In general, caribou and wolf movements during winter were directed in an east–west direction. This possibly allowed fuller use of the winter range that was oriented in a similar direction along the treeline (Fig. 1). With the onset of spring, most caribou focused their movements in a north-east direction. This corresponded with the known migration to calving grounds located to the north of the winter range (Gunn et al. 2001). Although we hypothesized that wolves would follow migrating caribou, we did not record a similar direction of movement. Wolves can travel >250 km to dens north of treeline (Walton et al. 2001), but they did not follow caribou to the more northerly calving grounds. Reproductive wolves were constrained to more southerly areas with a combination of suitable soils for digging dens and a greater temporal likelihood of encountering caribou moving both north and later south (Heard and Williams 1992; McLoughlin et al. 2004).
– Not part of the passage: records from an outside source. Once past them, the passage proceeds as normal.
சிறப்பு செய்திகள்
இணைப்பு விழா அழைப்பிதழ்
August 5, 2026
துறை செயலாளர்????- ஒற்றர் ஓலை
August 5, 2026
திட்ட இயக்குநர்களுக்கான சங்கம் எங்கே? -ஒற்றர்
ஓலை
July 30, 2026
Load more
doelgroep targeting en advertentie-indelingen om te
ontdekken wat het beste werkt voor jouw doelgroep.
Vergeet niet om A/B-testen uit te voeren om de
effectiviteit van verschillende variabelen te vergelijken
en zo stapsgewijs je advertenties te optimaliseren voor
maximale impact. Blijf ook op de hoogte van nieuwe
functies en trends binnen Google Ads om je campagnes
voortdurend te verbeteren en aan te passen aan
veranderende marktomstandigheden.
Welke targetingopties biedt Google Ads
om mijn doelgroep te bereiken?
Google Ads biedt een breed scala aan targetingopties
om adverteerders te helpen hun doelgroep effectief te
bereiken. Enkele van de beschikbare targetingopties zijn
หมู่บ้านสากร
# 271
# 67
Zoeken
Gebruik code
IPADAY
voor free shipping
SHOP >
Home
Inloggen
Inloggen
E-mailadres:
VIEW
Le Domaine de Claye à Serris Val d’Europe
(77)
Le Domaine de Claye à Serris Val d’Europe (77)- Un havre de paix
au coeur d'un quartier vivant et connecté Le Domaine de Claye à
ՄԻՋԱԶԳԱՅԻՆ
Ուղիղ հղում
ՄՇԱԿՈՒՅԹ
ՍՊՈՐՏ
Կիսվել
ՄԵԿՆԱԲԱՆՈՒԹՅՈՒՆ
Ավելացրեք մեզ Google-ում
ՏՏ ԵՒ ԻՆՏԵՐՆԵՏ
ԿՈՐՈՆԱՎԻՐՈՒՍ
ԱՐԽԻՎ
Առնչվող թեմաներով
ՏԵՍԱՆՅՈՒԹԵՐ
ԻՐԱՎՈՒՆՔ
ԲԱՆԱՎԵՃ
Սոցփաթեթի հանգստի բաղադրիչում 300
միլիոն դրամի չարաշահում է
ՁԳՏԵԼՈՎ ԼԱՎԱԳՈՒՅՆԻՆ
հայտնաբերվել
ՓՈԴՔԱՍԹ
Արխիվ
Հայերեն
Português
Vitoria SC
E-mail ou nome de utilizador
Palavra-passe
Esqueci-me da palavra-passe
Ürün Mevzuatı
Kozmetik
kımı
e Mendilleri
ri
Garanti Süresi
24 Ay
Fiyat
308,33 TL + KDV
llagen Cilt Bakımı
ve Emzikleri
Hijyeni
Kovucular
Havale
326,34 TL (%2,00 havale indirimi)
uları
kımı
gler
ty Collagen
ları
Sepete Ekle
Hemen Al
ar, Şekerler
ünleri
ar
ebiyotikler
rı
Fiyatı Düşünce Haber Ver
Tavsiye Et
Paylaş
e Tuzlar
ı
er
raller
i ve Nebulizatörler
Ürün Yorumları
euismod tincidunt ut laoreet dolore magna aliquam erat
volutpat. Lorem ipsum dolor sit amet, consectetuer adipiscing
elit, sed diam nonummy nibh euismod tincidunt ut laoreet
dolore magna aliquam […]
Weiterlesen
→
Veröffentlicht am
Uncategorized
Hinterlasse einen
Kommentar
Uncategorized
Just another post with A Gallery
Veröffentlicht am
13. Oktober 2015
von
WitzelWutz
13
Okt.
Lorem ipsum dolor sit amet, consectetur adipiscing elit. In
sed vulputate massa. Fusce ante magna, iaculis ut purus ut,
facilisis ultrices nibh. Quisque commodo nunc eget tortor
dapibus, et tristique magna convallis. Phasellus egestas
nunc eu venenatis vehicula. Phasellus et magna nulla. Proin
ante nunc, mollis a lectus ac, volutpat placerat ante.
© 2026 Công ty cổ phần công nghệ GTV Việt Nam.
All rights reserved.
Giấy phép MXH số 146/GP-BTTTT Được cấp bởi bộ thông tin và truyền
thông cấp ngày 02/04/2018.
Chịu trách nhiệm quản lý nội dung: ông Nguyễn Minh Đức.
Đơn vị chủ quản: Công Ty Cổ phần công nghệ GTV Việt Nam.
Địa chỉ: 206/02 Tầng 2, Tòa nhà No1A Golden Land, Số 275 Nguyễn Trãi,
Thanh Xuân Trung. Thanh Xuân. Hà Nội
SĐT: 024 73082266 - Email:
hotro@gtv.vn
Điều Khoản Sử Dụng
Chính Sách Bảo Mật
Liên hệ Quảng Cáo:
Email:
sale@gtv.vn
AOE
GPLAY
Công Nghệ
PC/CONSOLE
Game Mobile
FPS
Aerial surveys have confirmed that collared caribou represent the distribution of the Bathurst caribou herd on the winter range (Mattson et al. 2009). For this work, however, we monitored only a very small fraction of the herd. Thus, it is difficult to identify general patterns of movement for caribou that apply across this or other populations of herbivores. We monitored wolves from 6 packs likely representing a much larger percentage of that population, although we have no data to suggest total number of packs on the winter range during the study period. Regardless of sample size and the generality of the findings, our application of the CRW and bearing procedures provided insight on the usefulness of these techniques for other populations where it is not possible to collect frequent animal locations and construct detailed movement paths.

The CRW and bearing analyses provide some insights on movement pattern and by inference animal distribution, but they do not reveal the mechanisms for such patterns. We would gain a deeper understanding of caribou–wolf interactions if we combined the description of movement direction and displacement with parameters influencing behaviour. As examples of those process-related parameters, Johnson et al. (2002a) reported that predation risk altered the movements of woodland caribou across spatial scale and Kunkel and Pletscher (2001) found that environmental features such as snow depth and hiding/stalking cover influenced predation strategy. Where fine-scale data are available, such environmental responses could be investigated using empirically based state-space models (Patterson et al. 2008).